Starting at the first line of the listing below and ending at the line with "6.6.2 Informații din oficiu asupra", copy each line exactly.

> DATA RECORDS:

· · · ·

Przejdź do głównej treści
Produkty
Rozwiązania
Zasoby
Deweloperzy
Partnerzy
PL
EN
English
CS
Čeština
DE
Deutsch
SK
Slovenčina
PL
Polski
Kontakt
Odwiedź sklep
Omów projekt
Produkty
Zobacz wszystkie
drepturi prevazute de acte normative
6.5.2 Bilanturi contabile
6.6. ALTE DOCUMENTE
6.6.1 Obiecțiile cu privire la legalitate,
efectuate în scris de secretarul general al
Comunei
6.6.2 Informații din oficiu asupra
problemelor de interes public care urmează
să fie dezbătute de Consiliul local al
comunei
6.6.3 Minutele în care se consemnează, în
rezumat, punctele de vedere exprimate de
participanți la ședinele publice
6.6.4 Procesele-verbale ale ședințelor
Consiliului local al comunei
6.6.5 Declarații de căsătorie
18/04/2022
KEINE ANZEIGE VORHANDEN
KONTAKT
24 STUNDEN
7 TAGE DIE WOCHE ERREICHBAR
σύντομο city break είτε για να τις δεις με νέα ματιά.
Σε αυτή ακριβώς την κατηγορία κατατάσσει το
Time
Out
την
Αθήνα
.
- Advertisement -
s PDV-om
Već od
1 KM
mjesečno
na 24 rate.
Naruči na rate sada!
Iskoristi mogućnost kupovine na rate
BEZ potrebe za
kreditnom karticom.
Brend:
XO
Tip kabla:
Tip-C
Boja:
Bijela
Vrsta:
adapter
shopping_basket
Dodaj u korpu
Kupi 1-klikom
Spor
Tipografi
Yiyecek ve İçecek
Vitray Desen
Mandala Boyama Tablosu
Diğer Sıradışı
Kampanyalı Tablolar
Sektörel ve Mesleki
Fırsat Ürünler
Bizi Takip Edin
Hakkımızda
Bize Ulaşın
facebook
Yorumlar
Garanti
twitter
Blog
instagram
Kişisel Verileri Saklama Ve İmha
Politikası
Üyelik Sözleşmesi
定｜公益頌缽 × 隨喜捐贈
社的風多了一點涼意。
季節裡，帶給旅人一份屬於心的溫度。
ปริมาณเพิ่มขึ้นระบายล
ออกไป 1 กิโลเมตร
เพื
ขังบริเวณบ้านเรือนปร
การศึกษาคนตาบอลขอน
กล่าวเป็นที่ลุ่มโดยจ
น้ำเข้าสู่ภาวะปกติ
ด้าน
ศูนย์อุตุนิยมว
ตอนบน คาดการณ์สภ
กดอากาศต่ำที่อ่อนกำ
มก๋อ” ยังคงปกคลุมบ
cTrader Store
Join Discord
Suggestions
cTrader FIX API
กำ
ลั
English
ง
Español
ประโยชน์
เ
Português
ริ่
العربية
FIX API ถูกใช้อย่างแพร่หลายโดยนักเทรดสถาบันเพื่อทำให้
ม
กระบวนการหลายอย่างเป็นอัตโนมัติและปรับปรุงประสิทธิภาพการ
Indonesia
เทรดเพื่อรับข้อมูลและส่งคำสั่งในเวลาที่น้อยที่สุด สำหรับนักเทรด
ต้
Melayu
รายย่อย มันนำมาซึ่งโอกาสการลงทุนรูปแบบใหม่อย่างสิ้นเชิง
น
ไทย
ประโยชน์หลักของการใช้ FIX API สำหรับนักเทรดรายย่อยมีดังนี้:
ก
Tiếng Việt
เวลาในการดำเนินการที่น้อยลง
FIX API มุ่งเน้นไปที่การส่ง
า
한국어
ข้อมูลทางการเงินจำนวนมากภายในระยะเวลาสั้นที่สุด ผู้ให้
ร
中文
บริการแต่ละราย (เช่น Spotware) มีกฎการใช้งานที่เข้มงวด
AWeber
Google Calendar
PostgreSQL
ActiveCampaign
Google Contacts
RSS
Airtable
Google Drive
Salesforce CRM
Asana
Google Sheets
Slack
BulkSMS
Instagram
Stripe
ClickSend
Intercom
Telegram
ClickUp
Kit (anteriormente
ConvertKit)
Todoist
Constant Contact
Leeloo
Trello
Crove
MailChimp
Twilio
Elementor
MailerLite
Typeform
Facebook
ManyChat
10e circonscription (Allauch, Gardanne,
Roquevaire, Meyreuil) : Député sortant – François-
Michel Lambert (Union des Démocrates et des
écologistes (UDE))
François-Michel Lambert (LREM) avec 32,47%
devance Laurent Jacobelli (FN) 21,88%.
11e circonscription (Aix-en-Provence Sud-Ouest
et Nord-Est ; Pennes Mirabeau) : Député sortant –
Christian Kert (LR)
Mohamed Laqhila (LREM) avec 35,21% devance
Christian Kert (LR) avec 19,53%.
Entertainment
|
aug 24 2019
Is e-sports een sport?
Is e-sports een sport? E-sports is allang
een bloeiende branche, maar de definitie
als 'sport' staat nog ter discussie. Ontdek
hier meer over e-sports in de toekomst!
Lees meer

· · · ·

> SOLUTION TO THIS TASK:
Przejdź do głównej treści
Produkty
Rozwiązania
Zasoby
Deweloperzy
Partnerzy
PL
EN
English
CS
Čeština
DE
Deutsch
SK
Slovenčina
PL
Polski
Kontakt
Odwiedź sklep
Omów projekt
Produkty
Zobacz wszystkie
drepturi prevazute de acte normative
6.5.2 Bilanturi contabile
6.6. ALTE DOCUMENTE
6.6.1 Obiecțiile cu privire la legalitate,
efectuate în scris de secretarul general al
Comunei
6.6.2 Informații din oficiu asupra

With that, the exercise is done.